While watching my boat fall apart, the UPenn coach, smiling, turned to me and said, “Tough luck, Coach.” If I had been uncertain about my abilities as a coach, I certainly felt like an impostor at that moment. However, by the end of the race, my rowers had made me proud. I realized then that I was in the right place. Seeing the team come together and pour their hearts out told me that I was meant to be a coach.
I coached rowing for another 20 years—at the college, high school, and club levels. Through the seasons of practices, races, and relationships, I learned several lessons that I applied to my work in schools as a teacher, administrator, head of school and as an educational consultant. School leaders are a lot like coaches: to build effective teams, they must get to know individuals, earn their trust, and inspire and support them to bring about greater impact.
Lessons From the Water
Get out of your office. As the head coach of rowing at George Washington University, I coached from a flimsy 16-foot aluminum boat, working the motor’s throttle with my left hand and yelling instructions through the megaphone in my right hand. I couldn’t coach from the boathouse or from the shore. I had to be on the water, alongside my crews, to be effective and give advice to the individual rowers on how to improve their technique. In cold or inclement weather, I suffered along with my rowers. The unspoken message to my team was, “We’re in this together.”If a rowing coach needs to be in a boat to be most effective, school leaders need to be out and about in their communities—they can’t lead well from their office or by sending inspirational emails. In my work as a search consultant for senior administrators of independent and international schools for the past 14 years, I always ask candidates about their leadership style. In answering this question, a head once shared that she had given up her office because the school needed it for a classroom. “What do I need an office for? I have my phone and iPad, and my PA can always reach me if there’s an emergency.” It enabled her to be visible on campus and to work alongside staff, administrators, faculty, and students more, which helped her become a more effective school leader.

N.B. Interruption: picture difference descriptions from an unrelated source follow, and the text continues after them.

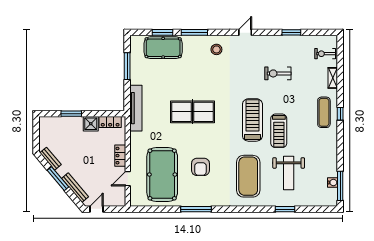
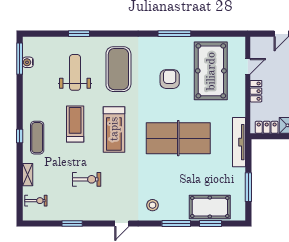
table tennis table: (192, 112) -> (178, 138), width x1.36, depth x1.32
treadmill: (279, 131) -> (75, 124), moved

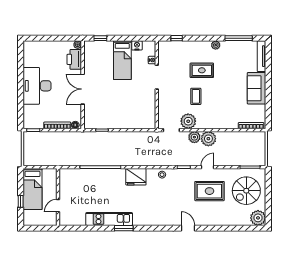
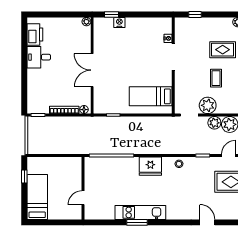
nightstand: (137, 45) -> (119, 22), moved
printer: (74, 59) -> (35, 35), moved, turned 180
bed: (122, 60) -> (151, 96), moved, turned 90
desk: (37, 86) -> (39, 57), width x0.53, depth x0.77
bed: (33, 189) -> (37, 197), moved, turned 180
wall: (58, 197) -> (83, 188), moved
window: (21, 201) -> (24, 177), moved
door: (58, 206) -> (83, 198), moved
kitchen unit: (109, 219) -> (140, 212), moved

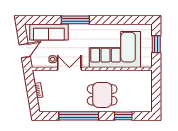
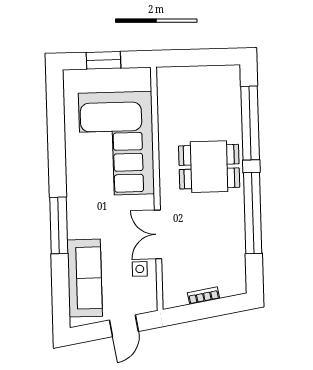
door: (25, 51) -> (124, 326), swing flipped
dining table: (102, 95) -> (209, 167), turned 90
window: (123, 116) -> (250, 123), width x2.11

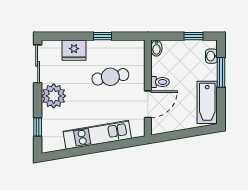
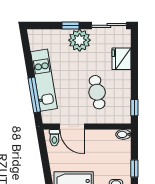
window: (103, 36) -> (134, 108), moved
toilet: (160, 82) -> (54, 138), moved
window: (38, 127) -> (71, 25), moved
window: (113, 145) -> (34, 95), added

For those heads who do have an office, I’m a big advocate of what I call the “closed door policy”—closing the door to your office to get out and spend as much time as possible visiting teachers, staff, and students on their turf, showing interest in their work, hanging out on the playground, watching drama practice, eating in the cafeteria, watching a soccer game. Good leadership, like coaching, comes from face-to-face communication and building relationships, not via emails or memos. Being out and about also affords the head opportunities to listen to concerns and have conversations about issues that might otherwise fester.
Work with the team you have. As a rowing coach, my goal was to fill all the seats in the boat—you can’t race an eight-oared shell with only six or seven rowers. While I would have liked to have hand-picked my team from a pool of experienced, Olympic-sized athletes, my reality was much different: Each year I’d get a small group of eager rowers of all shapes and sizes with the spirit and willingness to work hard on a freezing river at 6 in the morning. It was my role to teach them to become the skilled rowers they aspired to be.
Similarly, a new head of school inherits a faculty, and, if changes need to be made, they won’t usually happen for quite some time. Leaders need to take time to assess the situation, and embracing author Jim Collins’ well-known exhortation to “get the right people on the bus” misses the mark. I suggest that school leaders first focus on getting the maximum from those who are already “in the boat”—show interest in their work, applaud them for their efforts, and coach them to be the best they can be.
In rowing, no individual is more important than another. To build a strong crew, there must be respect for the contribution of rower. Likewise, it is up to school leaders to discover and nourish each staff member’s talent, to know what’s going on in classrooms and give credit where it’s due. This leader stands a better chance of achieving a greater degree of teamwork that ultimately moves the school to a higher level of excellence.
Earn their trust. Rowing is the only sport in which athletes compete with their backs to the finish line. As a result, a lot of trust is required: trust that the other rowers are pulling as hard and trust that the coach’s guidance will make the boat move faster toward the finish line. A great coach can shape a great team. However, building a great team begins with getting to know rowers as individuals, acknowledging their strengths and dedication, and building trust that allows the coach to help individual and team performance. Great teams and great schools have a solid esprit de corps.
Like the coach of a motivated team, school leaders respect and value the contributions of every member of the school community. They believe in everyone’s potential to do even better, and their goal must be to earn the staff’s trust to help them meet the common goal of making the good school better. Like a good coach, a school leader must inspire staff members to work for the good of something greater than their individual selves by focusing on the school’s mission and its students.
A great school is rooted in the spirit of community and teamwork, and is driven by the respect among students, teachers, and administrators. It is as much the challenges we overcome as the opportunities we are given that bring us together as a team. School leaders must intentionally focus on the positive, celebrate accomplishments, and applaud great effort.
“Thanks, Coach!” are the most rewarding words I’ve ever heard—an expression of gratitude and a recognition that I had taught the athletes not only about the skills of the sport but also something about themselves. I hope that every education leader hears a similar sentiment frequently from colleagues, students, parents, and board members.